MANHATTAN, Kan. (WIBW) - Students in Manhattan had the chance to get an inside look at the Kansas Supreme Court.
Monday night’s session was part of the court’s traveling docket – bringing the court to the public.
Justices set up in Manhattan High School’s auditorium - instead of their usual Topeka courtroom - to hear oral arguments for two cases.
Elizabeth Chapman, a junior at Manhattan High School went out of her way to make sure she made it.
"I changed my schedule so I could be here and experience it live," she said.
The travel is part of the court’s ongoing outreach program to help familiarize Kansans with how the court works.
Chief Justice Lawton Nuss said, "Since 2011 our court has made an effort to be more accessible to the nearly three-million Kansans that we serve by seeing firsthand who we are, what we do, and how we do it."

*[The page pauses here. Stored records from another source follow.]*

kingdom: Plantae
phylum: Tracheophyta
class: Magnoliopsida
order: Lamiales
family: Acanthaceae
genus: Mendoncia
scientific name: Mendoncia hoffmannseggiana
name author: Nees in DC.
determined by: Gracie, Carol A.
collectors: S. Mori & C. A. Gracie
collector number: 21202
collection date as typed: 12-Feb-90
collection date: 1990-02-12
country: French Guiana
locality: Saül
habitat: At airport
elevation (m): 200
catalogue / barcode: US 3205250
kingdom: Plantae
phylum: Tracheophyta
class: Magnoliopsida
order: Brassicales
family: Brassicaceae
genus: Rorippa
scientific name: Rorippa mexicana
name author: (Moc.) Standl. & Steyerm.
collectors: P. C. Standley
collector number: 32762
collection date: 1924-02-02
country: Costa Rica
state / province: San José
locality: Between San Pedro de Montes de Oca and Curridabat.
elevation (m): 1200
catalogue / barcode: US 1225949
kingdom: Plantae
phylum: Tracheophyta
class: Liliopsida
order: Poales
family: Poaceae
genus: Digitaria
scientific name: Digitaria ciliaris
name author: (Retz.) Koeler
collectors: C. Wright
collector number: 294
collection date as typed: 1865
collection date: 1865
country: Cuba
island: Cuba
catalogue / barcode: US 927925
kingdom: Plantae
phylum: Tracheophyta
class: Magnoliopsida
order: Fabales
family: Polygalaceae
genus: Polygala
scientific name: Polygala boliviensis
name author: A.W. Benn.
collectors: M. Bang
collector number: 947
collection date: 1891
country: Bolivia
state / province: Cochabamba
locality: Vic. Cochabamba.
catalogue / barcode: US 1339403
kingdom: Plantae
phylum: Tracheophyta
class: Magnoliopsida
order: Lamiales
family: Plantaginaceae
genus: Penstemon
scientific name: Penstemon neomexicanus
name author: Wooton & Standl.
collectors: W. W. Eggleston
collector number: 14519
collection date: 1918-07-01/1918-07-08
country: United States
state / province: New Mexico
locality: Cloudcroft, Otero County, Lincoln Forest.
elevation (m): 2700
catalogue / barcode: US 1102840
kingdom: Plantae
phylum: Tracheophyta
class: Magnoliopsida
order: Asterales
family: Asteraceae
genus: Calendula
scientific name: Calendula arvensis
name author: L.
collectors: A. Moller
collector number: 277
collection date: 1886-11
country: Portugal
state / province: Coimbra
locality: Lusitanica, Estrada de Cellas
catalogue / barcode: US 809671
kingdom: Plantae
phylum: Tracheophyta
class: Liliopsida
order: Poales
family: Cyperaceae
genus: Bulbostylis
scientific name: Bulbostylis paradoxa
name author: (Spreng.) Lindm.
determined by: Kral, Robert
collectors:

Chapman said many of her classmates came.
"A lot of us, especially in my AP-US history class, we're really interested in history and also the government and how it works, a lot of us are here," she said.
Jamia Roberts, another Manhattan High School Junior said that earlier in the day, court representatives spoke to about 1,100 students at the high school.
"They had a couple people come in and talk to us about how the Supreme Court system works, talk about the constitution, the Kansas constitution, and it was just really cool how they're applying it tonight," she said.
Though a large portion of the crowd was students, anyone was invited to sit in and see how the court works, then personally meet the members of the court afterward.
In the courts 157-year history - this is only the ninth time it's met in the evening.
Chief justice Lawton Nuss says they met later so people wouldn't have to miss out because of work or school.